====== TASK INPUT
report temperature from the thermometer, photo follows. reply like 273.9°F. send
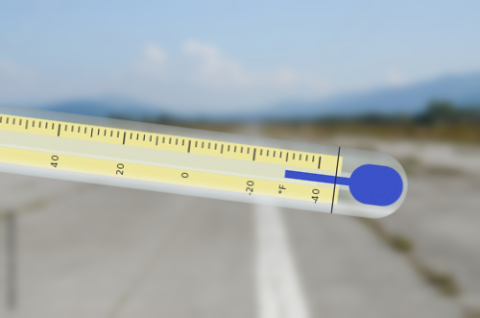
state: -30°F
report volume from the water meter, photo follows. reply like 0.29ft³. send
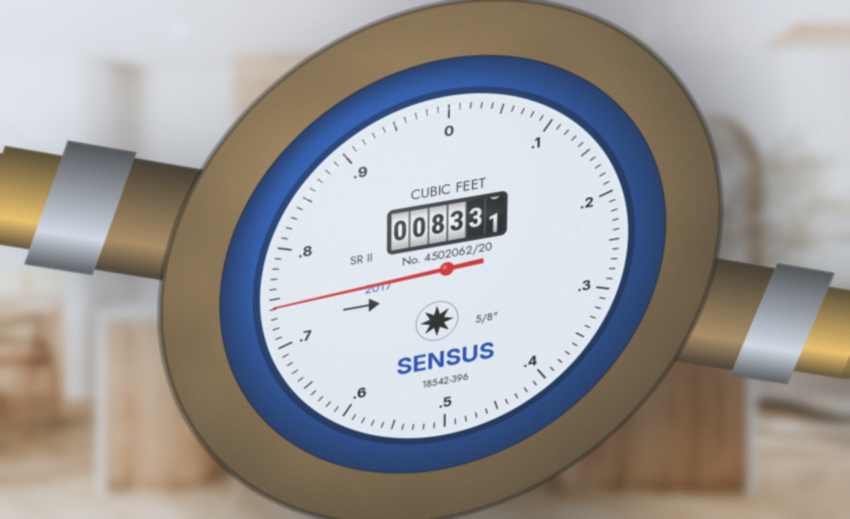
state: 8330.74ft³
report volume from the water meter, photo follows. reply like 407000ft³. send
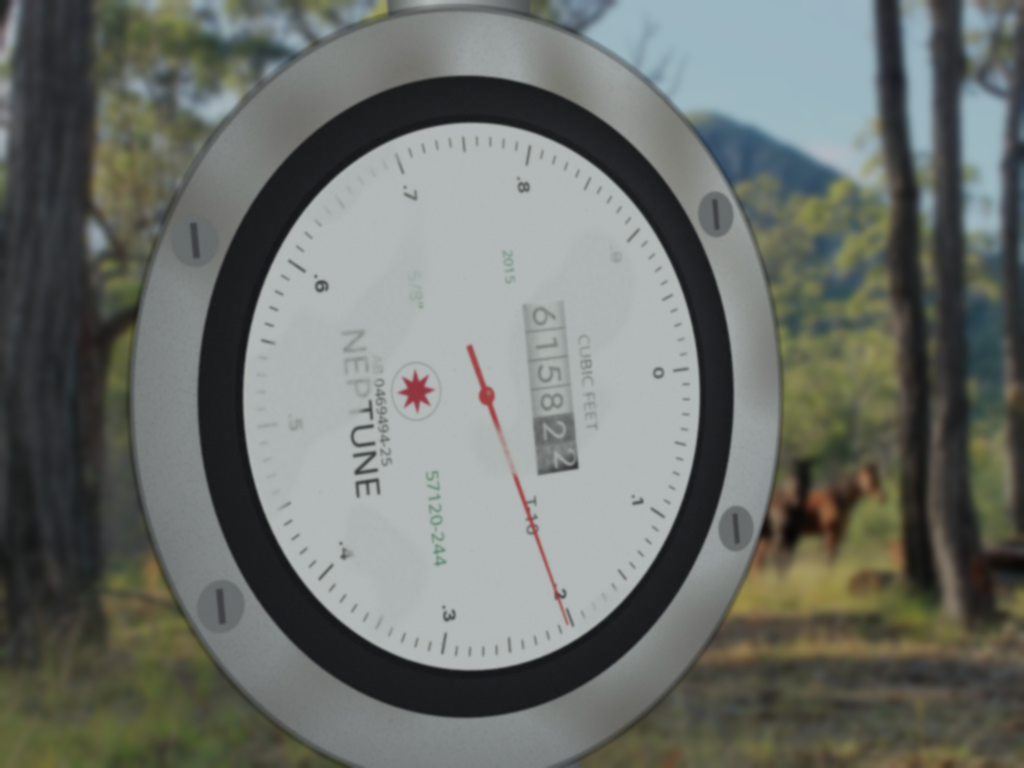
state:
============
[EXERCISE PROMPT] Which lines in the records above contain the word "from"? Pick out each one and copy it in full, counting only matches with the same capitalization.

[SOLUTION]
report temperature from the thermometer, photo follows. reply like 273.9°F. send
report volume from the water meter, photo follows. reply like 0.29ft³. send
report volume from the water meter, photo follows. reply like 407000ft³. send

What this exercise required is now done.